> [Consigne 1]:
Dites si chacune des affirmations (a), (b) et (c) s'accorde avec le texte sur les corporations. Répondez par oui ou par non et citez mot pour mot les mots du texte qui le montrent.
(a) À cette époque, une assurance chômage existait déjà.
(b) L'État se contente d'un rôle de police.
(c) Le libéralisme cherche à préserver les groupes intermédiaires.
> [Consigne 2]:
Répondez brièvement à ces questions à partir du texte sur les corporations.
(a) À quoi les règles des corporations sont-elles comparées ?
(b) De quoi chaque corporation est-elle doublée ?
(c) À quel courant appartient Léon Harmel ?
> [Consigne 3]:
Citez le passage du texte sur les corporations qui commence par les mots « En cela, elles » et se termine par « les plus modestes. ».

> [Texte fourni]:
-=-=-

En cela, elles remplissent une fonction sociale inespérée dans un
contexte social où l'assistance publique est défaillante et
l'assurance chômage inexistante. Cette aide apportée par les
corporations est donc d'un grand secours pour les plus modestes.
De plus, dans le cadre de relations professionnelles, les
règles dans les corporations apparaissent comme de véritables
« codes du travail » avant la lettre et certains auteurs
n'hésitent pas à mettre en avant le cadre corporatif
« où les obligations tant personnelles que réelles
des Seigneurs avec leurs hommes sont définies par les chartes et
coutumes »11(*). Leur action dans la société
est donc des plus louables et participent à éviter
l'interventionnisme étatique, le rôle de l'État se limitant
strictement à un rôle de police pour sanctionner les règles
édictés au sein des corporations et qui sont violés. Car
bien évidemment, il existe des défaillances au sein des
corporations mais toutes ces défaillances sont sanctionnées par
une réglementation rigoureuse car tous les métiers disposent de
statuts et chaque corporation est doublée d'une confrérie avec
ses statuts et ses fêtes12(*). Les catholiques sociaux, courant auxquels
appartient Léon Harmel, saluent dans les corporations les relations de
solidarité qui y existent entre l'apprenti et son maître. Il n'est
pas rare de voir de touchants exemples de la solidarité qui existent
entre le propriétaire et son tenancier, entre le maitre et l'apprenti
puisqu'ils sont tous très attachés à la
famille13(*) . La vie dans ces communautés est
orientée vers l'homme qui est le centre d'intérêt et de
convergence de toute l'activité économique. Conception
très éloignée du libéralisme qui fait la promotion
de l'individualisme et qui veut donc détruire tous les groupes
intermédiaires dans la société française post
révolutionnaire car ceux-ci sont suspectés par les
révolutionnaires de porter les germes d'une réaction
féodale.

-=-=-

> [Données fournies]:
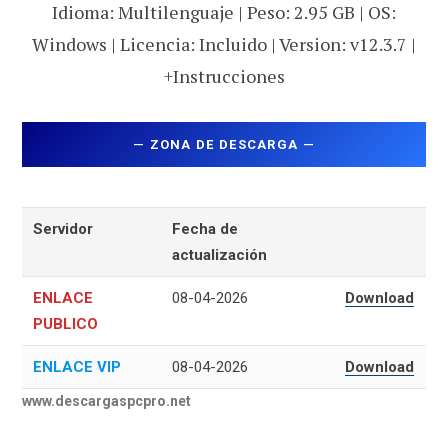
Idioma: Multilenguaje | Peso: 2.95 GB | OS:
Windows | Licencia: Incluido | Version: v12.3.7 |
+Instrucciones
—
ZONA DE DESCARGA
—
Servidor
Fecha de
actualización
ENLACE
08-04-2026
Download
PUBLICO
ENLACE VIP
08-04-2026
Download
www.descargaspcpro.net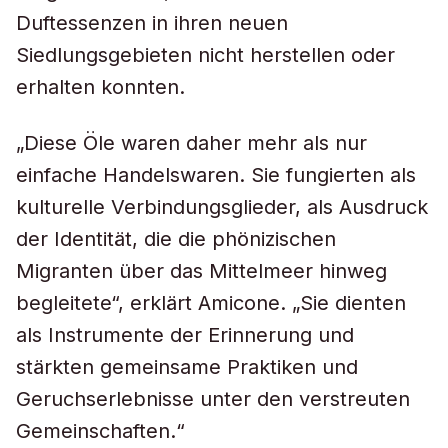
Duftessenzen in ihren neuen
Siedlungsgebieten nicht herstellen oder
erhalten konnten.
„Diese Öle waren daher mehr als nur
einfache Handelswaren. Sie fungierten als
kulturelle Verbindungsglieder, als Ausdruck
der Identität, die die phönizischen
Migranten über das Mittelmeer hinweg
begleitete“, erklärt Amicone. „Sie dienten
als Instrumente der Erinnerung und
stärkten gemeinsame Praktiken und
Geruchserlebnisse unter den verstreuten
Gemeinschaften.“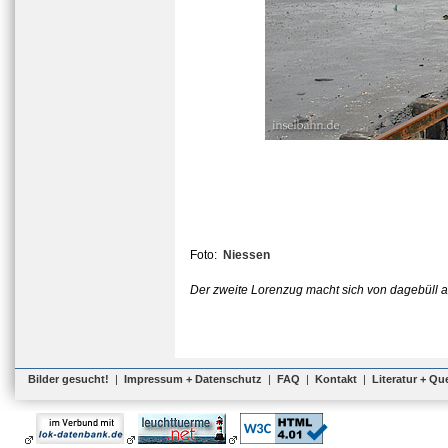
Foto:
Niessen
Der zweite Lorenzug macht sich von dagebüll a
Bilder gesucht!
|
Impressum + Datenschutz
|
FAQ
|
Kontakt
|
Literatur + Qu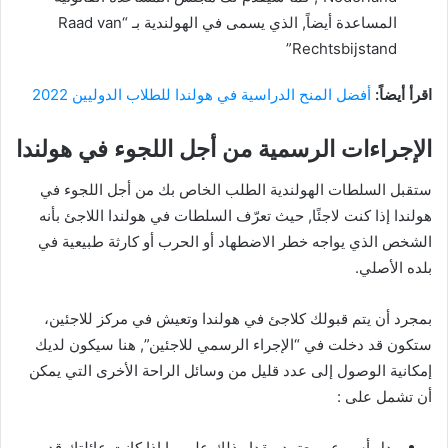
المساعدة أيضاً, الذي يسمى في الهولندية بـ “Raad van
Rechtsbijstand”
اقرأ أيضاً:
أفضل المنح الدراسية في هولندا للطلاب الدوليين 2022
الإجراءات الرسمية من أجل اللجوء في هولندا
ستقبل السلطات الهولندية الطلب الخاص بك من أجل اللجوء في
هولندا إذا كنت لاجئًا, حيث تعرّف السلطات في هولندا اللاجئ بأنه
الشخص الذي يواجه خطر الاضطهاد أو الحرب أو كارثة طبيعية في
بلده الأصلي.
بمجرد أن يتم قبولك كلاجئ في هولندا وتعيش في مركز للاجئين،
ستكون قد دخلت في “الإجراء الرسمي للاجئين”, هنا سيكون لديك
إمكانية الوصول إلى عدد قليل من وسائل الراحة الأخرى التي يمكن
أن تشمل على :
بدل أسبوعي يعتمد مقدار ذلك على ما إذا كانت عائلتك قد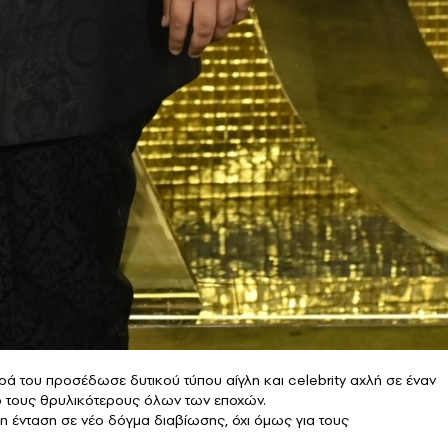
ρά του προσέδωσε δυτικού τύπου αίγλη και celebrity αχλή σε έναν
πό τους θρυλικότερους όλων των εποχών.
ρη ένταση σε νέο δόγμα διαβίωσης, όχι όμως για τους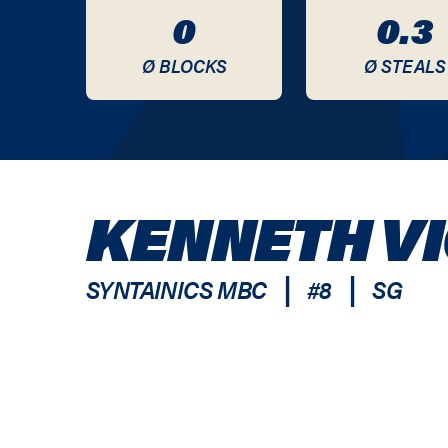
0
0.3
Ø BLOCKS
Ø STEALS
KENNETH VI
|
|
SYNTAINICS MBC
#
8
SG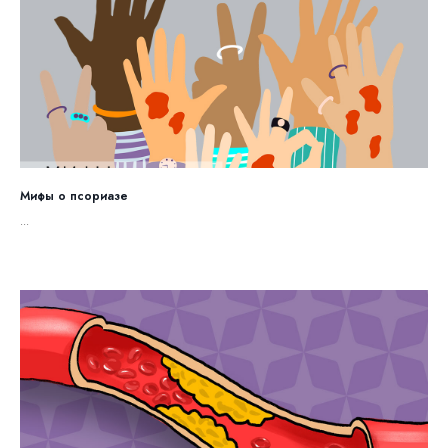
Мифы о псориазе
...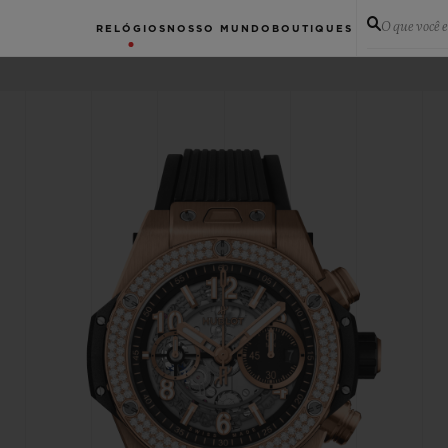
O que você 
RELÓGIOS
NOSSO MUNDO
BOUTIQUES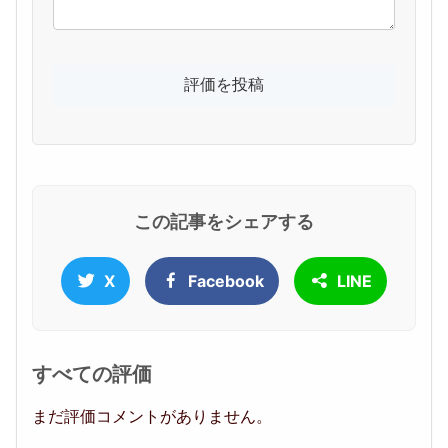
この記事をシェアする
X
Facebook
LINE
すべての評価
まだ評価コメントがありません。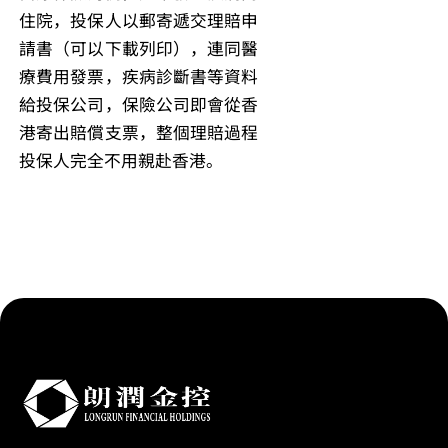
住院，投保人以郵寄遞交理賠申
請書（可以下載列印），連同醫
療費用發票，疾病診斷書等資料
給投保公司，保險公司即會從香
港寄出賠償支票，整個理賠過程
投保人完全不用親赴香港。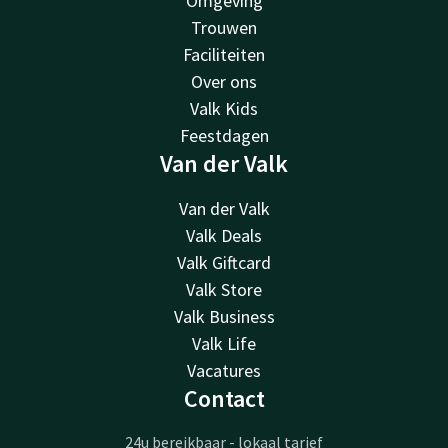
Omgeving
Trouwen
Faciliteiten
Over ons
Valk Kids
Feestdagen
Van der Valk
Van der Valk
Valk Deals
Valk Giftcard
Valk Store
Valk Business
Valk Life
Vacatures
Contact
24u bereikbaar - lokaal tarief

-=-=-

> [Corrigé 1]:
(a) Non : « l'assurance chômage inexistante ».
(b) Oui : « le rôle de l'État se limitant strictement à un rôle de police ».
(c) Non : « qui veut donc détruire tous les groupes intermédiaires ».

> [Corrigé 2]:
(a) À de véritables « codes du travail » avant la lettre.
(b) D'une confrérie, avec ses statuts et ses fêtes.
(c) Aux catholiques sociaux.

> [Corrigé 3]:
En cela, elles remplissent une fonction sociale inespérée dans un
contexte social où l'assistance publique est défaillante et
l'assurance chômage inexistante. Cette aide apportée par les
corporations est donc d'un grand secours pour les plus modestes.